I just milked her on her one big side. I got about 2 cups, which seems like quite a bit to me. Now I'm starting to wonder if she is indeed pregnant. The other teat has no milk, but some clear liquid came out when I tried to milk it. She has no other signs of mastitis, but the full side that I got 2 cups out of tastes very salty and "off" but not bad, and is pretty yellow in color. I think it's colostrum. So I'm going to stop milking. I really can't tell if she's pregnant or just really heavy/dense. She's so stocky. Her vulva is slightly swollen and has some clear fluid, but that could mean she's pregnant and due soon OR that she's in heat! lol. Either way, I think I'm going to go ahead and let her dry up. I might milk a little off just for comfort for the poor dear. I didn't milk her completely off b/c she kept sitting down and really didn't want me to. Plus it's been months since I've milked at all, so my hands aren't as strong as they were, and her teats and itty bitty, as skinny as ink pens! LOL. But even with that, her milk came out nicely, no withholding, so I think if I can get her to accept it and relax instead of fighting and trying to sit, she'll be a good little milker.  If she is pregnant and due soon, holy cow, she's going to have a lot of milk!


----------



## mama24 (Oct 24, 2012)

marlowmanor said:
			
		

> mama24 said:
> 
> 
> 
> ...


He is WAY smaller than any of my newly weaned kids! Of course, I am fairly new to goats and have only had 2 babies born here, and they were both 10lbs each!

I may actually be taking this little cutie in for my friend. She is unfortunately being forced to get rid of all of her animals and move. Her landlord sounds crazy. They were told when they moved in, no animals in the house, but they could do whatever they wanted with the land (something like 14ac) and outbuildings, which included a chicken coop and decent small barn.

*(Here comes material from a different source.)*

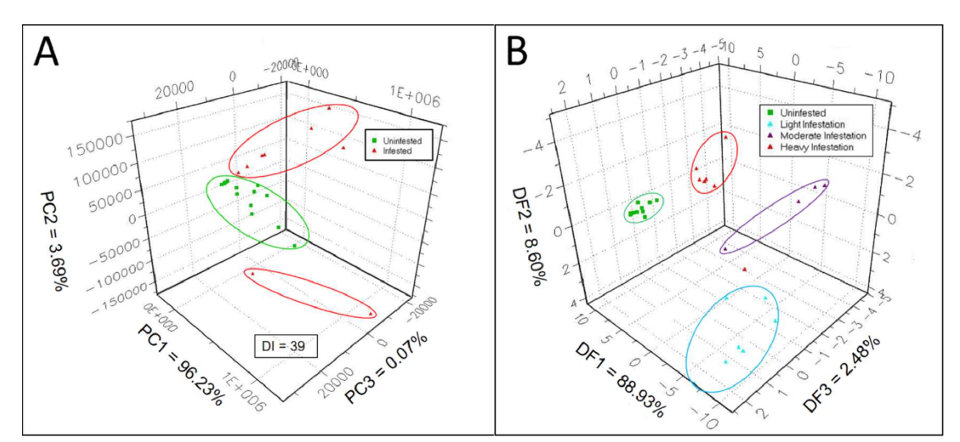
Figure 1. Discrimination between VOC-metabolite profiles of green ash sapwood cores with different levels of EAB infestation. Three-dimensional factor analysis of e-nose aroma classes by: ( A ) Principal component analysis (PCA) between uninfested (healthy) sapwood and EAB-infested sapwood; ( B ) discriminant factor analysis (DFA) between sapwood cores from different tree crown health classes corresponding to various levels of EAB sapwood infestation. The Discrimination Index (DI) value for 3-d PCA was statistically valid at P < 0.05 level of significance.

So they got a bunch of chickens and 3 goats. Then the landlord came by a few days ago and went nuts saying no animals period, take down the fencing you just put up. Crazy. So I'm going to take whatever they can't sell off right away, or don't want to sell, and keep them here until they either sell them or find a new place. The mini white buck is not going to be sold. He is their 3 year old daughter's baby. I think she named him Princess, but she names all of their animals Princess. She also has a crooked beak silkie rooster named Princess. rofl. I think this little guy is too short to breed my girls, but I will likely pen him separately with my wether just in case. I definitely don't want any babies from him! rofl!


----------



## Queen Mum (Oct 24, 2012)

The doe looks like an alpine nigerian dwarf cross.  The buck looks like a nigerian dwarf and he is very young.  His horns are small so he is young on that basis.  Maybe 5 months old.  Or he is mighty stunted.  He  looks to be about my doeling (Perl)'s age based on the size of his horns.  Check his teeth and you should be able to age him.  Testicle size is no gauge of age in bucklings.

No matter how small a 3 month old buckling CAN breed a four month old doeling.  AND he can breed a full size doe if she is willing and laying down.


----------